▸ **PAGE EXTRACT**
Reading the news can be frustrating. Many people are passionate about the issues they read up on, but at the end of an article, they are left without an easy way to take action.
Sure you can Google your state representatives, find their website, track down their contact form and then send them your very politely worded message about how stupid you think they are. However, odds are when you open a new tab in your browser, you’ll have a sudden impulse to check your favorite website “just for a second” before you get to the important business at hand.
Two status updates and four cat videos later, you have completely forgotten why you opened the tab in the first place.
Or maybe while tracking down where you can send a letter to the editor of your local newspaper, you get frustrated after the ninth pop-up ad and give up.
One of the biggest problems most people have with reading the news is that they don’t feel like there is anything they can do about what is going on in the world. So why bother? The news will just bum you out anyway.
There is no direct link between what people are reading and being able to actually do something about it.
TheBlaze.com, a news and opinion site, is attempting to change that.
A new initiative unveiled Saturday at an event in Cincinnati will allow readers to click a link and be instantly connected to a page where they can do something about the story they have just read.
If that article was about a hurricane, the reader will be linked to sites where they can donate money or volunteer their time.
Just finished an article about freedom of speech that has you all worked up? Click the “take action” button on that page and simply enter your zip code. You will be presented with a form that will allow you to send a letter to the editor of every local newspaper in your area. All you have to do is check a box for the papers you want, type your letter, and the site will send it to all of the publications you have selected.

▸ **PROBLEM TO SOLVE**
According to the piece on news and taking action, where was TheBlaze.com's new initiative unveiled?

▸ **DATA TO EXAMINE**

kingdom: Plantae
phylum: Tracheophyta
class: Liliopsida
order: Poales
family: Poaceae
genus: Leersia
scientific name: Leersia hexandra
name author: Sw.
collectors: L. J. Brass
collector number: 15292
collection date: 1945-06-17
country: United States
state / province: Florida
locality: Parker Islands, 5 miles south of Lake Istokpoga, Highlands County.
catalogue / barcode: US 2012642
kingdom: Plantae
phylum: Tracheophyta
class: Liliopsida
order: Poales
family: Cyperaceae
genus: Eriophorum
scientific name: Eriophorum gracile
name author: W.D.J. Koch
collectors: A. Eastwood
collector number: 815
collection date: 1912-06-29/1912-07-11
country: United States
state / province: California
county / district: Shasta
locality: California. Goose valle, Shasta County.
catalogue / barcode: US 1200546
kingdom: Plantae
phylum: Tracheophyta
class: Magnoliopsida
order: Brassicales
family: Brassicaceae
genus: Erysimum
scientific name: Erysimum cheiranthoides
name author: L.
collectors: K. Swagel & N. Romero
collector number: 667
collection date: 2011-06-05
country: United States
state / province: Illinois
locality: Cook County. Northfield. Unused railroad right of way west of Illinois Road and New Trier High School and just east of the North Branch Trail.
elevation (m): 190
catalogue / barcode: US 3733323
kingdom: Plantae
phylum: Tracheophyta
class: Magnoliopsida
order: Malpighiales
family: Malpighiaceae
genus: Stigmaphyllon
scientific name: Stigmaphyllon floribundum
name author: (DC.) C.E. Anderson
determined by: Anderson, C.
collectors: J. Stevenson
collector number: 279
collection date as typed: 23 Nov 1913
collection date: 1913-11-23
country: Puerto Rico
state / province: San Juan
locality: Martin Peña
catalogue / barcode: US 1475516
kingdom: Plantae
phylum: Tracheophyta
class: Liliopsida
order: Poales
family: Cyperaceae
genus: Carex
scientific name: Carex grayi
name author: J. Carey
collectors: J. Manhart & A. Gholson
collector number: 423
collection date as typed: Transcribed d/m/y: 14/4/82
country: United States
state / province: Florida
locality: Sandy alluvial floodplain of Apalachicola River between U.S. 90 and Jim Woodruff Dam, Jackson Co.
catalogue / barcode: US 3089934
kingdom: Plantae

▸ **THE COMPLETED TASK**
At an event in Cincinnati.